St. Colman’s Cathedral, Cobh

“Do not kill the prophet”

My friends,

It is a common occurrence in many societies across the world that people who stand up to unjust governments or companies or criminal organisations are murdered by way of silencing the truth they try to bring into the open.

We have witnessed it in relation to gangs involved in the drug trade. The cruel and heartless killing of so many is a tragedy and a reckless disregard for life. The effect over time is our morality is stifled in the name of expedient and short-term gain. There is no question that a growing number of a new generation have lost or never had a sense of morality. Too many equip themselves with guns and knives to ensure their sense of vengeance is satisfied.

More than that, much of the rest of society have lost our sense of shock and outrage at the growing number of murders taking place in domestic settings right across the country.

Silencing the prophet is not new. Jeremiah, as the 1st Reading relates, could easily have been a victim having been pitched into the well to die.

Jesus in Luke’s Gospel to-day asks the most blunt of questions.

Do you suppose I have come to bring peace on earth? No I tell you but rather division, I have come to bring fire to the earth and how I wish it were blazing already!

This contrasts very sharply with the Jesus of mercy and compassion, of gentleness and kindness that we quote so often when someone takes a stand for a cause or person we feel is harsh and severe and do so on the basis of their faith in the Lord Jesus.

This brings us face to face with the paradox of the Gospel.
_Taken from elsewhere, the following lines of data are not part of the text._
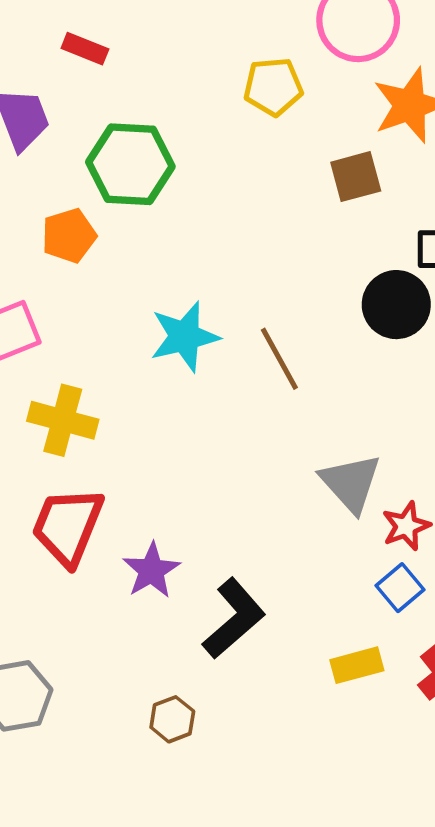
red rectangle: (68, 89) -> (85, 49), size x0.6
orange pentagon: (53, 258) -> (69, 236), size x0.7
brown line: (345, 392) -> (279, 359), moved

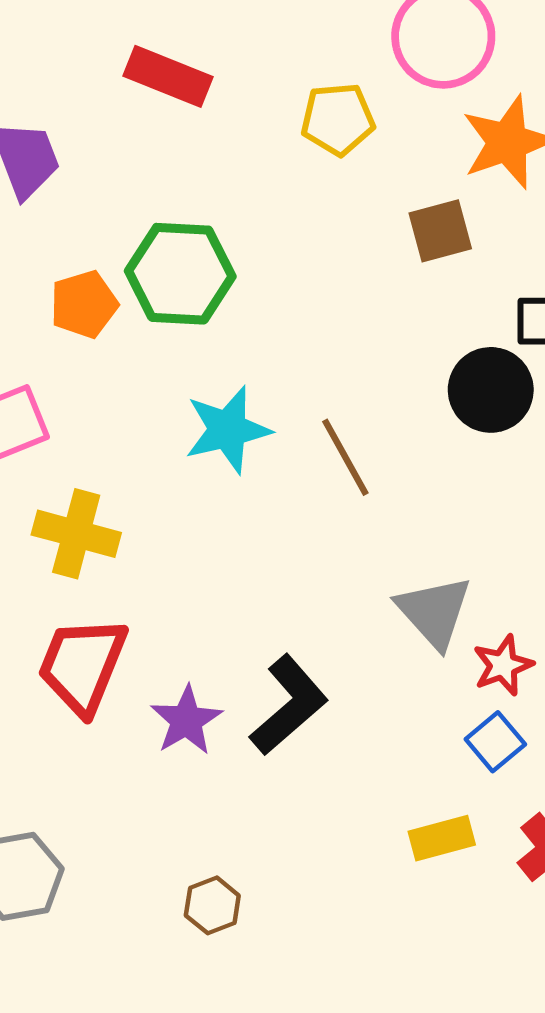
red rectangle: (85, 49) -> (168, 76), moved, size x1.5
green hexagon: (130, 164) -> (180, 274), moved
black L-shape: (234, 618) -> (289, 705), moved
By paradox I mean being able to hold side by side elements of Jesus teaching that seems to contradict each other.

Jesus is teacher and prophet, shepherd and healer of soul and body, it is Jesus who invites us to take up the cross every day not as punishment but as the way to salvation and life.

“Unless the grain of wheat falls to the ground and dies”
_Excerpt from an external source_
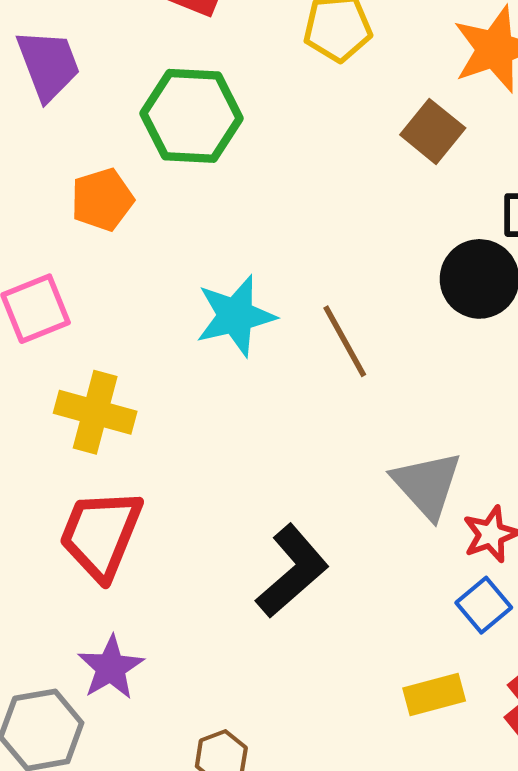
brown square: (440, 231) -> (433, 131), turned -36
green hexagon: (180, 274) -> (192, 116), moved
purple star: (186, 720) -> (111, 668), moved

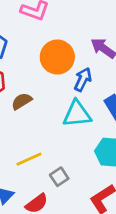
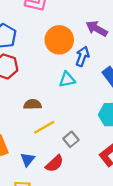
brown semicircle: (22, 101) -> (33, 104), moved, turned 36
cyan triangle: (77, 114) -> (67, 79), moved, size x0.7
It is this consciousness of truth, of goodness, nobility and beauty that serves as the foundation of our morality for which we must pay a price to uphold.

When we do violence to the body and person of another, we do violence against our own dignity and theirs.

Regulations, rules and laws help to create order, they don’t guarantee goodness which comes from the heart.

The fire Jesus desires for the earth is not a wild fire of destruction of the landscape rather the purifying fire of sacrifice and generosity which can fuel our hearts for any task.